Thanks to Nick Timiraos for the pointer.
What Stock is advocating, and what seems to have the support of the Obama Administration and many in Congress, is a completely new business process in the mortgage industry, with a government guarantee of mortgage securities as the critical element. As you read this, I am appearing on a panel of experts who take a different point of view.
In my contribution two years ago to a Mercatus center collection of alternative proposals, I stressed the danger of trying to stand up a completely new set of institutional arrangements in the mortgage industry. I was worried that implementation could prove troublesome. That argument might not have seemed so powerful then, but maybe in light of healthcare.gov it might get more attention now.

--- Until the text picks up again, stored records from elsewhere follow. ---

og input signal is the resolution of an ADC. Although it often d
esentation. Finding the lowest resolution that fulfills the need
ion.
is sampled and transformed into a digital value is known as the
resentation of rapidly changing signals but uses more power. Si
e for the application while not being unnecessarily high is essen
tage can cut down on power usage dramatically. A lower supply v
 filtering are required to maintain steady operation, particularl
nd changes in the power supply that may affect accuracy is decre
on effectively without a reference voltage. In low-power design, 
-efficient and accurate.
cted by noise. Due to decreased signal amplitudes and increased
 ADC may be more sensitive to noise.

In my presentation to the panel, I will say that a government mortgage guarantee is like the ethanol mandate. Whatever the alleged public policy justification, it is really a special-interest handout. See Your Mortgage, Their Rent. Of course, just as with the ethanol mandate, it will be very hard to stop and, once in place, impossible to kill.
I am so pessimistic about the politics of housing finance reform that I think that the best hope would be to try to create a restrictive charter for the new government guarantee agency. Make it illegal for the agency to guarantee cash-out refinances, second mortgages, investor loans, home-equity loans, negative-amortization loans, and ARMs. Limit the agency to owner-occupied mortgages, for purchase or rate-lowering refis, with fixed rates for 15 or 30 years. Getting that would be a huge victory, and it would not detract from any legitimate public policy goals, but I doubt that it is achievable. Wall Street and the housing lobby are going to have their way with the public, and we’re going to end up having to bend over and submit.
Perhaps a limit on the property value that can be guaranteed (no mortgages over $1m for example). This may resonate with the left and would help limit the size of the overall guarantee.
What is your issue with ARMs?
I do not want the government to guarantee any mortgages, but the rationale for guaranteeing ARMs is particularly weak. Banks do not need to securitize ARMs, because they carry little interest rate risk.
Do we sense that the greater issue here maybe:
Why should there be guarantees?
Are we dealing with risks and rewards? If so, and wrists are transferred to a governmental body or agency, what are the rewards for that risk?
Are the kinds of guarantees envisioned “artificial,” “constructed” and therefore specific interest-oriented incentives, without political or economic justification?